We waited almost two hours there and there was no bread. Well, no bread for anyone in line, the self-employed had priority. Boxes and bags of bread walked past us. Some people were leaning against handrails of doorways to escape the sun, others found a seat on a wall outside a house.

Every twenty minutes or so, a half-blind elderly person would storm past. They’d hit every obstacle, person, or bicycle with their stick, they didn’t care. I’m going in front, they’d say. Of course, they went in front. nobody wanted to be on the receiving end of their stick!

When the bakery finally opened, the battle ensued. People at the door crowded around it, one person shouted I’m handicapped, another one that she was pregnant and the bravest complained that they had got there first. There was a line for men and another for women, but because the wait was so long, many people had left and that’s when everything got screwed up.

The bakery manager came out to tell us that when the bread runs out, we’d have to wait for another batch at around 1 PM. Aww you’re so sweet, I told my mami, this will be for people from, here, we can’t wait until then.

Amidst that discouragement, aggressiveness, the concern we might not make it or not, the old man and his walking stick passing by every now and then, the scorching sun, I made out some dog droppings next to the staircase that goes up to the door. You know, it was heaven for the flies around it! I just kept thinking, I hope none of those bugs get to the bread.
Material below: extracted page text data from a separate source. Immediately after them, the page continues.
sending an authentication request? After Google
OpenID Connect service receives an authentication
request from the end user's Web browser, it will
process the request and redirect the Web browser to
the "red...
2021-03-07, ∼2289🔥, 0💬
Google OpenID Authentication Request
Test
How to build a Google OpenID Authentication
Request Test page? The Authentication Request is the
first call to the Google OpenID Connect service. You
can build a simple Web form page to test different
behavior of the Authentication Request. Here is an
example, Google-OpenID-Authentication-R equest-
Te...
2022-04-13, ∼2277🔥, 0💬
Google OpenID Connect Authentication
The line moved forward. They were only selling three rolls per person, but we went in line again to get another lot and even counting money was a problem with that inconvenience, the math didn’t add up. We managed to get a second turn in the end and I was able to take the last rolls available.

To alleviate the heat and hard time, my mom felt like having an ice cream at Coppelia. It was approximately 10 AM and a person told us that it would open at 10:30 so we decided to wait. More and more people were coming, but the employees weren’t getting ready to open, they were talking amongst themselves, looking at their cellphones as if it wasn’t only two minutes until they opened.
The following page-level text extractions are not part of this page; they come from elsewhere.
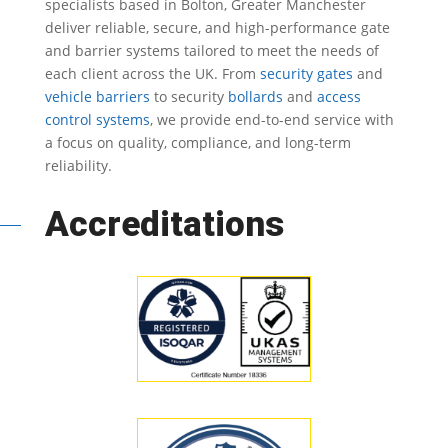
specialists based in Bolton, Greater Manchester
deliver reliable, secure, and high-performance gate
and barrier systems tailored to meet the needs of
each client across the UK.
From
security gates
and
vehicle barriers
to security
bollards
and
access
control systems
, we provide end-to-end service with
a focus on quality, compliance, and long-term
reliability.
Accreditations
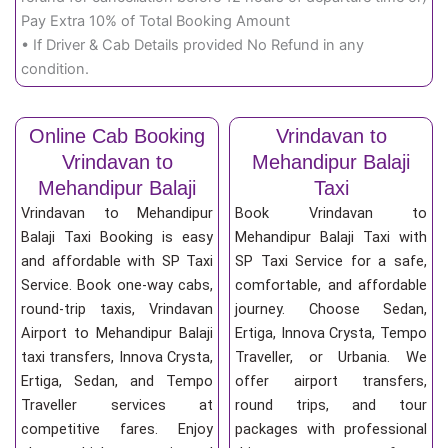
Pay Extra 10% of Total Booking Amount
• If Driver & Cab Details provided No Refund in any
condition.
Online Cab Booking
Vrindavan to
Vrindavan to
Mehandipur Balaji
Mehandipur Balaji
Taxi
Vrindavan to Mehandipur
Book Vrindavan to
Balaji Taxi Booking is easy
Mehandipur Balaji Taxi with
and affordable with SP Taxi
SP Taxi Service for a safe,
Service. Book one-way cabs,
comfortable, and affordable
round-trip taxis, Vrindavan
journey. Choose Sedan,
Airport to Mehandipur Balaji
Ertiga, Innova Crysta, Tempo
taxi transfers, Innova Crysta,
Traveller, or Urbania. We
Ertiga, Sedan, and Tempo
offer airport transfers,
Traveller services at
round trips, and tour
competitive fares. Enjoy
packages with professional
A woman decided to go in and find out what was going on, they told her that they didn’t know if they were going to open, the ice cream hadn’t arrived yet. You know, I don’t get worked up so easily, but my patience was already at breaking point. Couldn’t they have come out and told us that to prevent us from waiting in vain? I took mami by the hand, we gave a Ferrari a good run with our pace.

To finish off our torture, the horse-drawn cart we took to the highway had a pipe instead of a spring, That made it the longest kilometer in my life, we were bouncing all over the place!
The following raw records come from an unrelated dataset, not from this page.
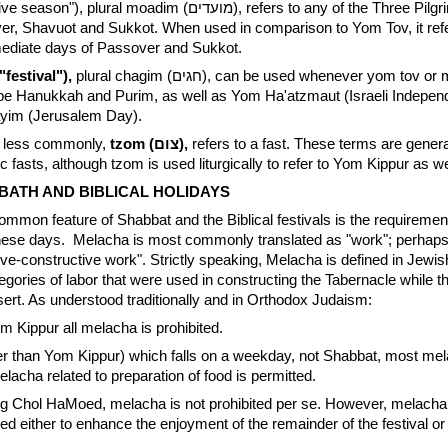
on"), plural moadim (מועדים), refers to any of the Three Pilgrimage
ver, Shavuot and Sukkot. When used in comparison to Yom Tov, it ref
ediate days of Passover and Sukkot.
r chag (חג) ("festival"),
plural chagim (חגים), can be used whenever yom tov or moed is. It is
ibe Hanukkah and Purim, as well as Yom Ha'atzmaut (Israeli Indepe
yim (Jerusalem Day).
r, less commonly,
tzom (צום),
refers to a fast. These terms are genera
c fasts, although tzom is used liturgically to refer to Yom Kippur as we
BATH AND BIBLICAL HOLIDAYS
mmon feature of Shabbat and the Biblical festivals is the requirement
ese days. Melacha is most commonly translated as "work"; perhaps 
tive-constructive work". Strictly speaking, Melacha is defined in Jewis
egories of labor that were used in constructing the Tabernacle while 
ert. As understood traditionally and in Orthodox Judaism:
 Kippur all melacha is prohibited.
r than Yom Kippur) which falls on a weekday, not Shabbat, most mel
lacha related to preparation of food is permitted.
 Chol HaMoed, melacha is not prohibited per se. However, melacha
ired either to enhance the enjoyment of the remainder of the festival or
And well, that’s the story! I’ve given you the story and you’ll write it for me, that’s why you’re the writer.

I smiled and I caught some of that energy that surrounds her, no negative force can undermine her will.

Read more from the diary of Fabiana del Valle here.

Fabiana del Valle

I was a girl who dreamed of colors and letters capable of achieving the most widely read novels or those poems that conquer rebellious hearts. Today around forty, with my firm feet on this island, I let the brush and the words echo my voice. The one that I carry tight, prisoner of circumstances and my fears.

One thought on “A Story about Bread and Ice Cream

  • No milk for Ice Cream, but it is sixty years since Fidel Castro paid $100,000 for a Holstein bull from Ontario Canada! Sixty years since Fidel Castro employed Dr. Reg Preston from the Rowett Research Station in Scotland, to introduce a beef Programme! All those grandiose illusions which rattled around in the head of “El Comandante” came to naught. Sugar production has fallen from 9 million tons per year, to less than 1 million – leading to sugar having to be imported along with over 80% of total food requirements. While hundreds of thousands of acres of formerly productive agricultural land are permitted to return to bush, Cubans find it difficult to feed their children. So what is Miguel Diaz-Canel Bermudez doing to resolve the internal problems, rampant inflation and hunger? Hiring a 400 seat aircraft to tour the world! Ah! – the benefits of communism! As an old Rugby song described: “Its the rich what gets the pleasure, its the poor that gets the blame.” – and the average Cuban is very poor!